The year has begun on a sore note for consumers; with two consecutive fuel price hikes so far, and another expected in March. The tax budget speech on Wednesday could also spell trouble for the pockets of South Africans. Consumers are no doubt feeling the pinch and, as any prudent person would, are looking for ways to save.
“Trends in the market have shown that, when times are tough, people start by cancelling their life insurance followed by short-term insurance. This is because insurance is a grudge purchase on a month-to-month contract, and cancellation is as simple as a phone call or email,” says Lizette Erasmus, an Insurance Expert at IntegriSure
“But short-term insurance,” says Erasmus, “is the last thing you should cancel. We’ve had a few occasions where previous clients would call us in a panic because, as Murphy’s Law would have it, shortly after cancelling their insurance, disaster hit. At this stage, in the case of motor incidents, you may not only be liable for the damages to your own car but also for the third party involved.”

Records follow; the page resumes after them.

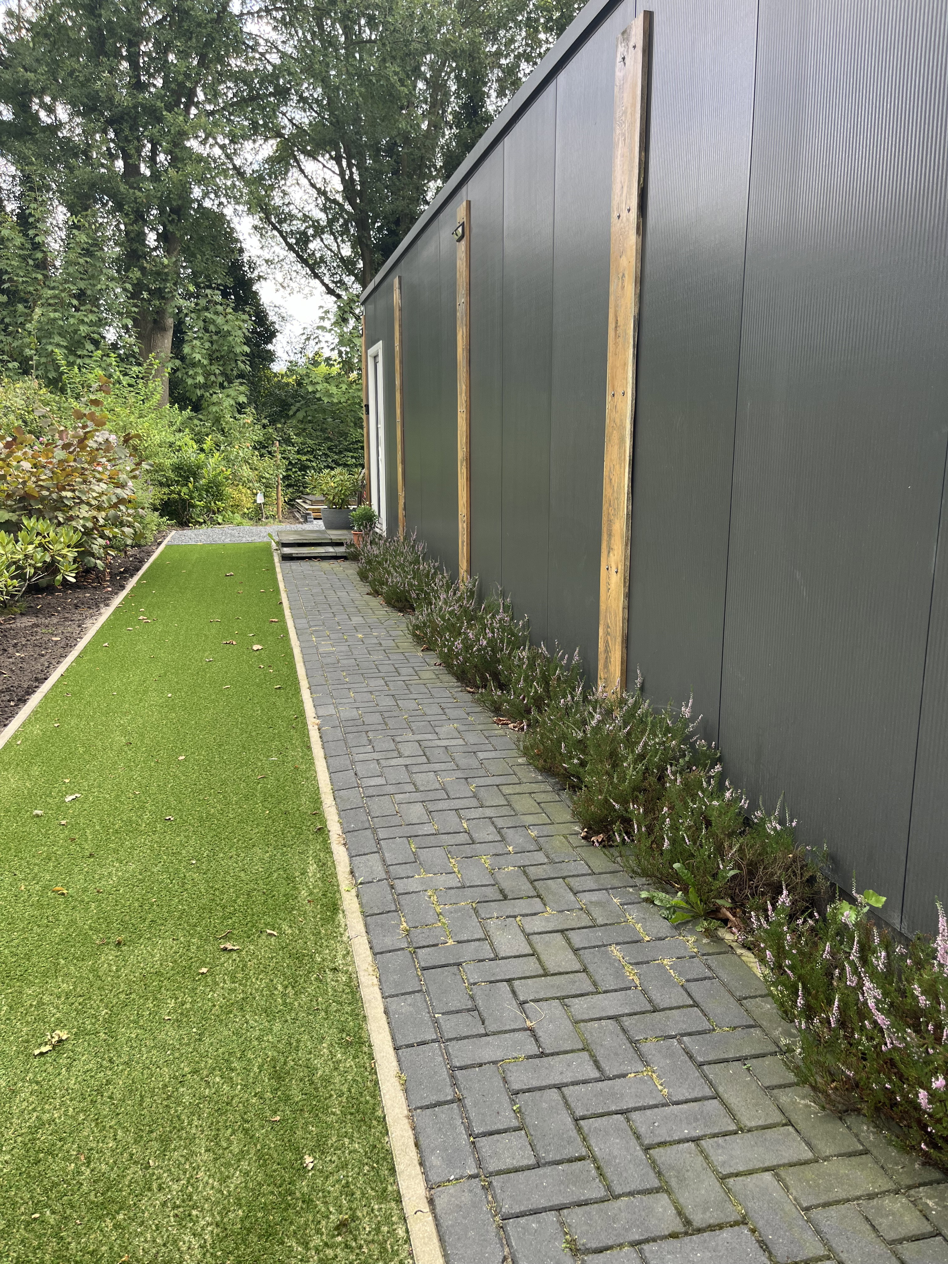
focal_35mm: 26
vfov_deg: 67.3
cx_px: 474
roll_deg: +0.5
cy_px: 632
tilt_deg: -11.7
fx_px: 949
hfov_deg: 53.1
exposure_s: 1/218
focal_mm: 5.1
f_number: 1.6
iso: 40
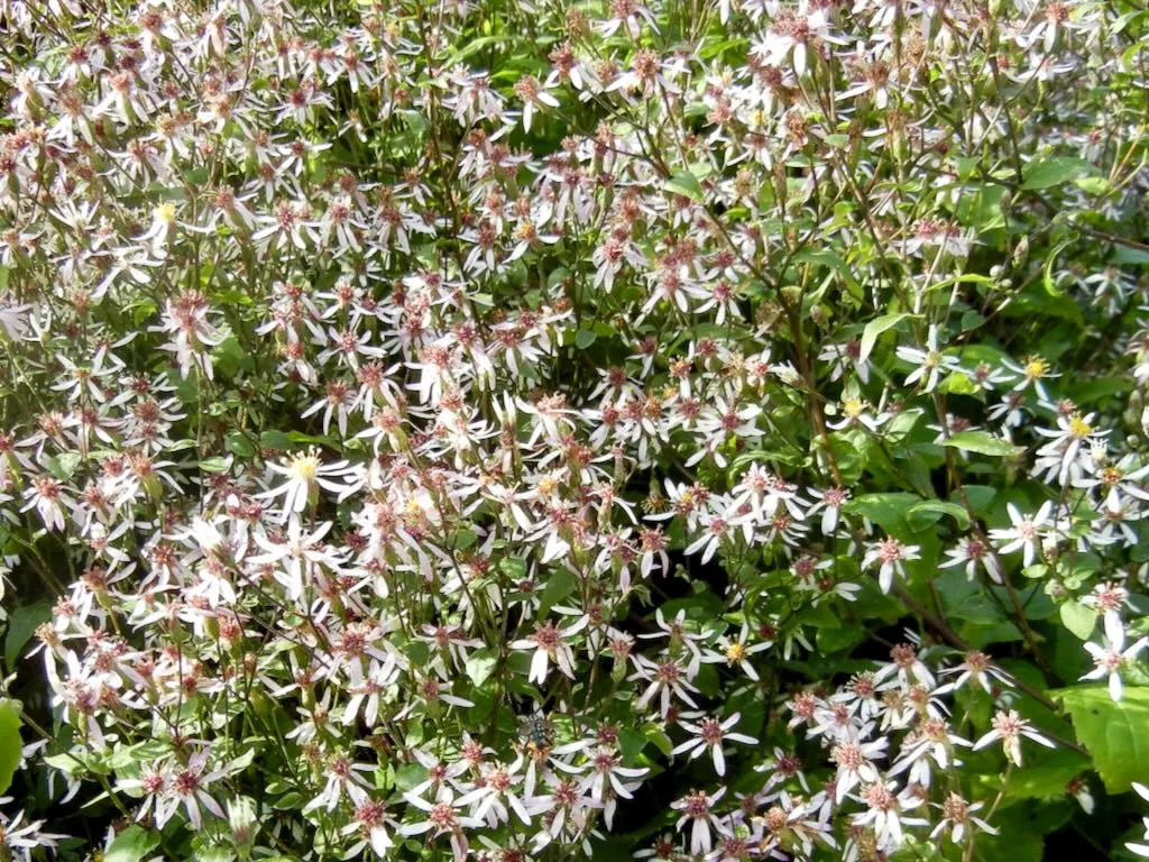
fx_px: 996
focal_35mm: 30
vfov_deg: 46.8
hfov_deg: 60.0
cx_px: 574
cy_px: 431
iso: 160
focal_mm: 5.4
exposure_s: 1/216
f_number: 3.5
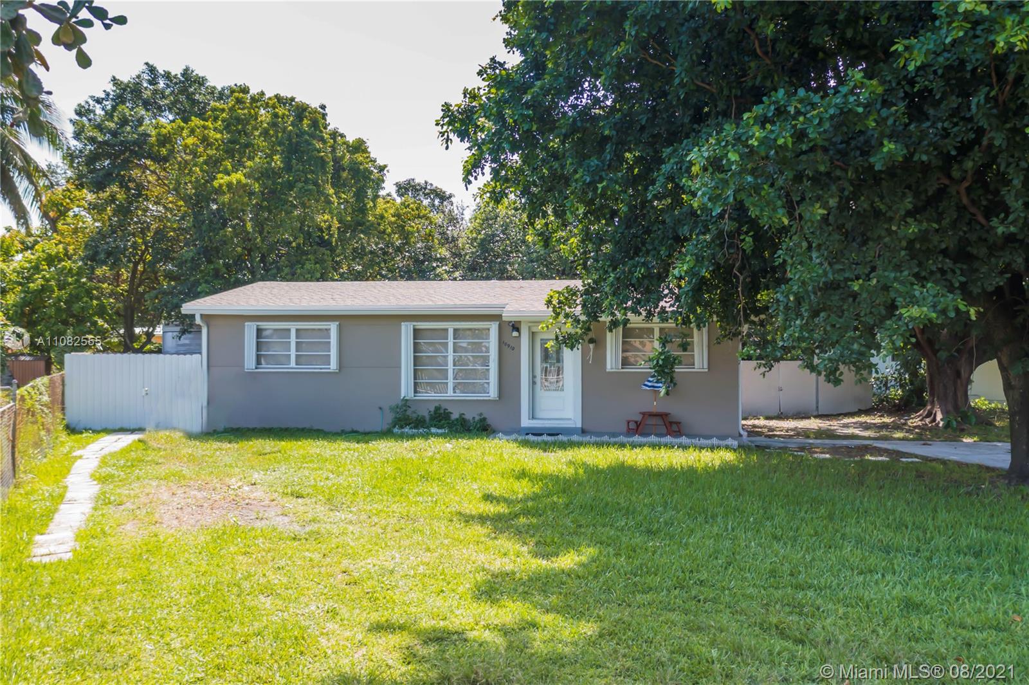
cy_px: 342
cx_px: 514
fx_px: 800
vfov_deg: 46.4
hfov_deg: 65.5
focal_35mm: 28
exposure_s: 1/20
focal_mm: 10.26
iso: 100
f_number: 2.8
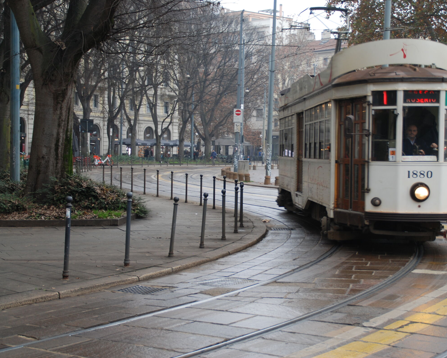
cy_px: 180
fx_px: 860
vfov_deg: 23.5
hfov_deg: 29.1
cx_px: 249
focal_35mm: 65
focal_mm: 38
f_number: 4.5
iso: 200
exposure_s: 1/30
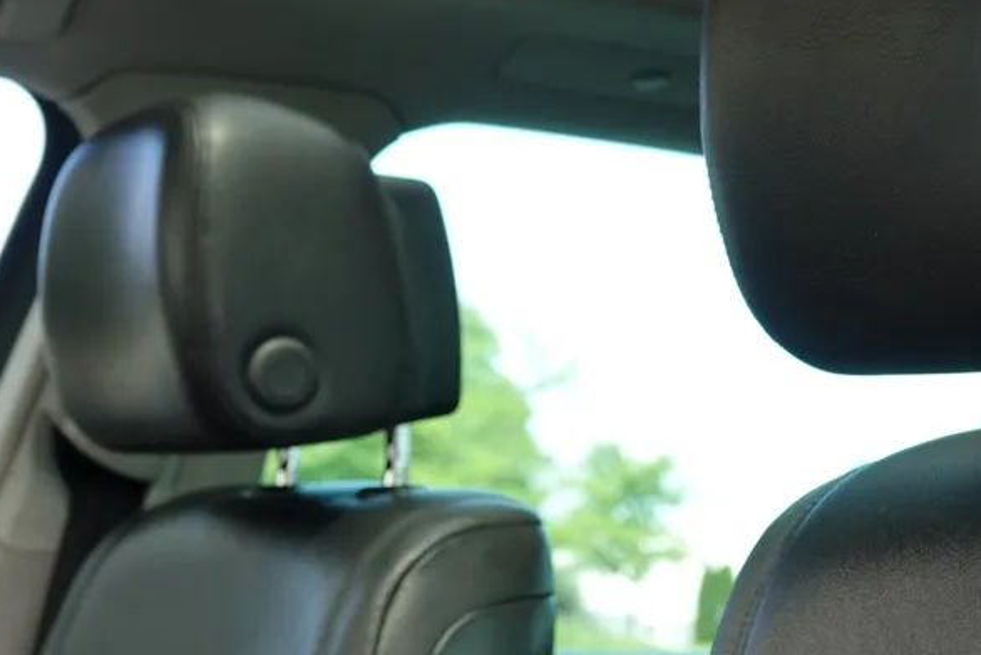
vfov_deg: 12.2
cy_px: 235
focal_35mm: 112
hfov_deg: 18.3
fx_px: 3053
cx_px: 488
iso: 125
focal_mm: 19.68
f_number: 3.2
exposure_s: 1/60
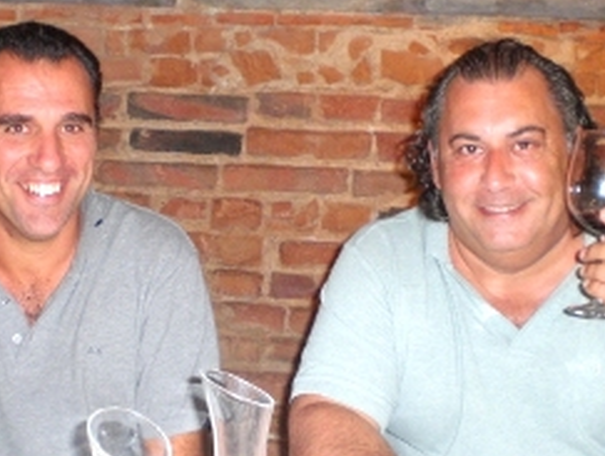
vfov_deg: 23.7
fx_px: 1085
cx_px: 265
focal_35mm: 62
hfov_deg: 31.1
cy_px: 227
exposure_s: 1/60
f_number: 3.1
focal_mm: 6.3
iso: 200
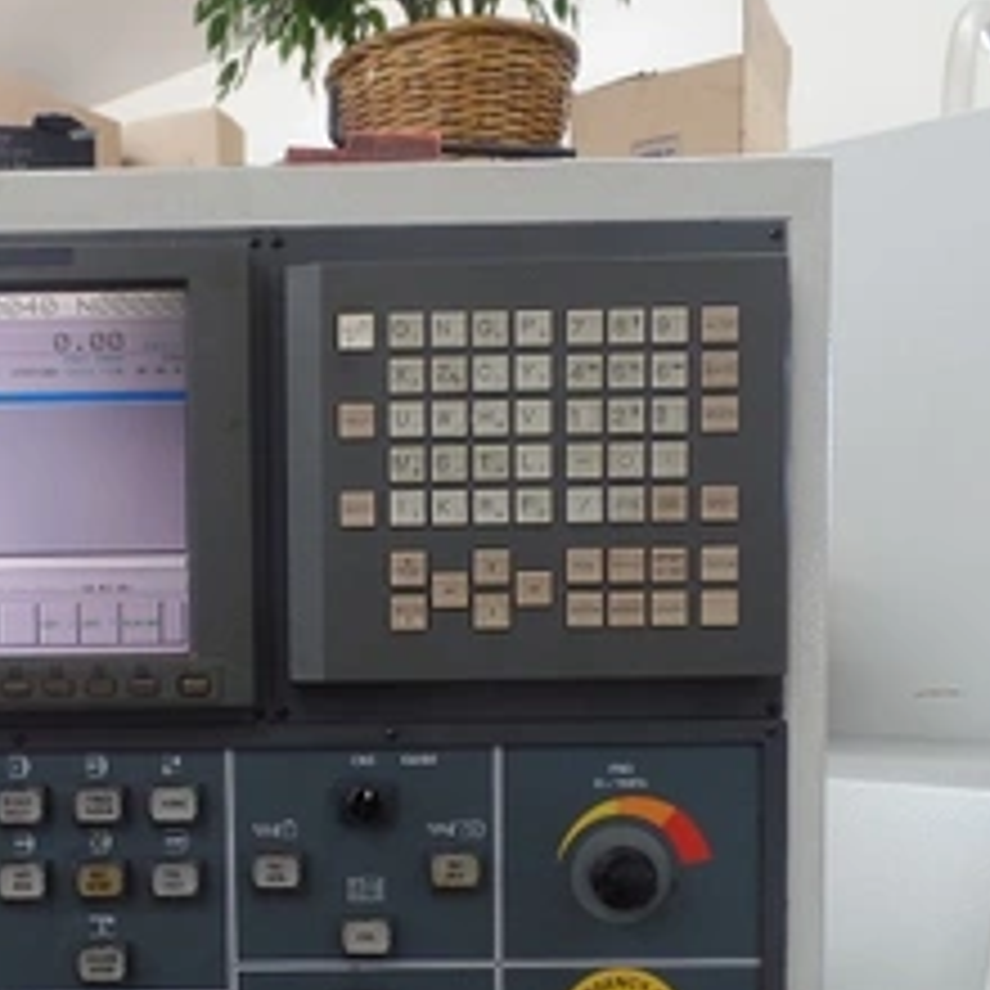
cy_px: 652
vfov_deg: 44.3
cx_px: 198
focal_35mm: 37
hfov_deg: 42.9
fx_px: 1197
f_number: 2.8
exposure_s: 1/30
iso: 240
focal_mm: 4.1
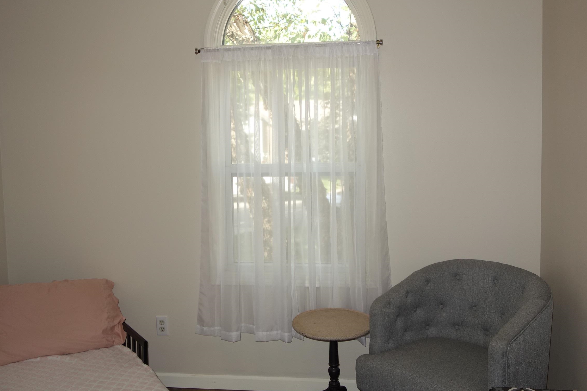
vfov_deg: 38.8
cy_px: 163
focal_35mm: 34
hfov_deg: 55.8
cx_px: 288
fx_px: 554
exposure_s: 1/100
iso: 125
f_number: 2.5
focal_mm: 10.4
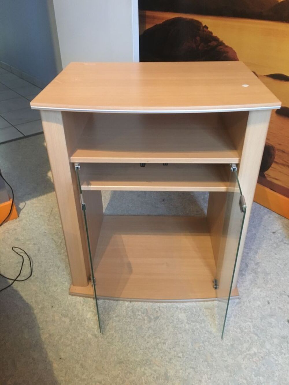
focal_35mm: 29
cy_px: 192
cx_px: 144
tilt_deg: -33.5
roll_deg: +1.1
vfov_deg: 61.7
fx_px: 323
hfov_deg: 48.2
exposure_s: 1/17
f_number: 2.2
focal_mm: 4.15
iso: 400
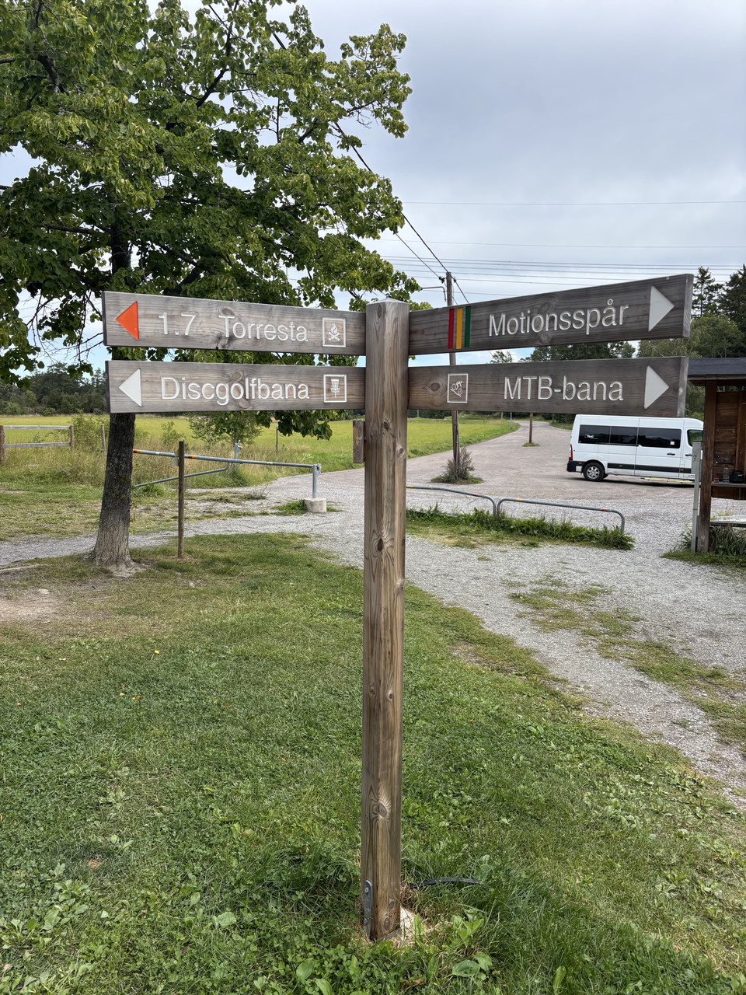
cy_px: 498
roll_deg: -0.5
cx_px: 373
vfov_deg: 67.3
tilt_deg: -4.3
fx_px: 747
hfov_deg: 53.1
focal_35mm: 26
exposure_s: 1/1220
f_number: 1.6
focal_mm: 5.96
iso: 50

Erasmus explains that there are several ways consumers can save money on their insurance. “By putting in place measures to reduce their risk profile, such as putting in a tracking device, being vigilant on the road so as to reduce the possibility of road incidents, and regularly maintaining your vehicle or house with the necessary security precautions, you increase your chances of paying a lower premium.”
Instead of cancelling insurance when times are tough, Erasmus recommends that consumers call their insurance provider to discuss options. “It is better to remain with third-party insurance than no insurance at all. Third-party insurance helps pay for the damage you cause to another person’s property or vehicle in an incident or accident.”
At times, you may also be able to renegotiate your excess and premium figures with your insurance provider.
“By increasing the excess you pay at claim stage, you can pay a lower premium. It is also important to note that the extent to which you mitigate the risks in your life can give you an edge when renegotiating your premiums. The better you mitigate risks, the lower your risk profile, and this counts in your favour at the point of negotiating,” Erasmus advises.
“Before you make that important call to your insurance provider, asses what insurance cover you don’t need anymore. And, if you want to renegotiate because times are tough, play open cards with your insurance provider to ensure that you still have basic cover in place or at least third-party cover.”
Erasmus warns consumers against underinsurance in their quest to save money. “While it is important to find ways to save on premiums, make sure you are still adequately insured at current replacement value. Replacement value refers to the amount needed to replace an asset at the present time, according to its current worth. Ensuring that you are insured for current replacement values on your insured possessions means that you will not have to pay-in the shortfall to replace lost possessions at claims stage. It is advisable to update these values twice a year due to fluctuating markets,” she concludes.